Systemic Analysis of Metabolic Products and Related Gene Expression in Human Lung of Pulmonary Arterial Hypertension Using Ultrahigh Performance Liquid Chromatography and Microarray

Abstract

Purpose Pulmonary arterial hypertension (PAH) is a lethal syndrome characterized by vascular obstruction and right ventricular failure. Currently there is no systemic study to disclose abnormal metabolic pathways for PAH. We hypothesized that analysis of the global metabolome and related gene expression in PAH will disclose multiple metabolic changes in PAH disease. The goal of this study was to characterize biochemical and gene profiles observed in lung tissue samples collected from PAH patients after lung transplantation. Methods and Materials Global biochemical genetic profiles were determined and compared across the normal (n=8) and PAH (n=8) cohorts. The normal and PAH lung samples from lung Tx were analyzed on the GC/MS and LC/MS/MS platforms. Welch’s two-sample t-test was used to identify biochemical between experimental groups. mRNA from normal and native PAH lung were isolated and Affymetrix HGU133 Plus 2 arrays were run for each array of independently patient lung sample ( P Results The present dataset comprises a total of 376 compounds of identified biochemical. The PAH tissue showed 93 compounds exhibited altered metabolites (p ≤ 0.05) and were marked by changes in arginine and glucose metabolism, disruptions in mitochondrial oxidation and the TCA cycle, and alterations in bile acids, heme metabolism, oxidative stress, and inflammation compared to healthy subjects.
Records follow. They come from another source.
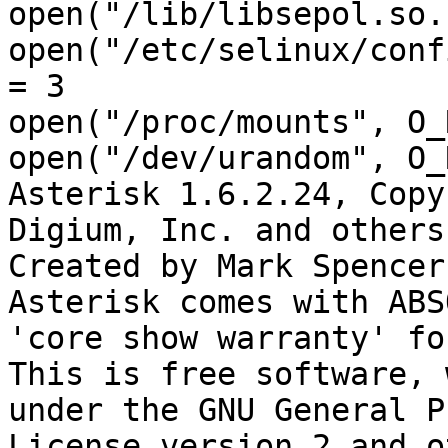
open("/lib/libsepol.so.
open("/etc/selinux/conf
= 3

open("/proc/mounts", O_
open("/dev/urandom", O_
Asterisk 1.6.2.24, Copy
Digium, Inc. and others.
Created by Mark Spencer
Asterisk comes with ABS
'core show warranty' fo
This is free software, 
under the GNU General P
License version 2 and o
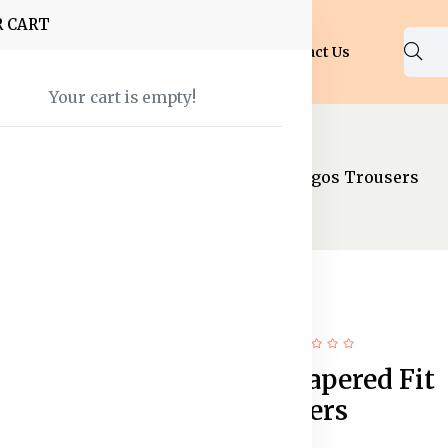
R CART
Shop
About Us
Blog
FAQ
Contact Us
Your cart is empty!
Trousers
Men Black Tapered Fit Cargos Trousers
11% off
New
Men Black Tapered Fit
Cargos Trousers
There are significant expression changes of the genes encoding to the key enzymes of the entire metabolisms in PAH. Conclusions The altered PAH metabolisms are correlated with metabolic enzyme related gene expression that lead to the aberrant production or consumption of glucose, amino acids, nucleotides, and lipids. The abnormal regulation of widespread metabolic pathways in PAH may be an important part of PAH pathogenesis. Designing a new strategy for therapeutic targets on the multiple metabolic pathways may open new revenue of treatment of PAH in the future.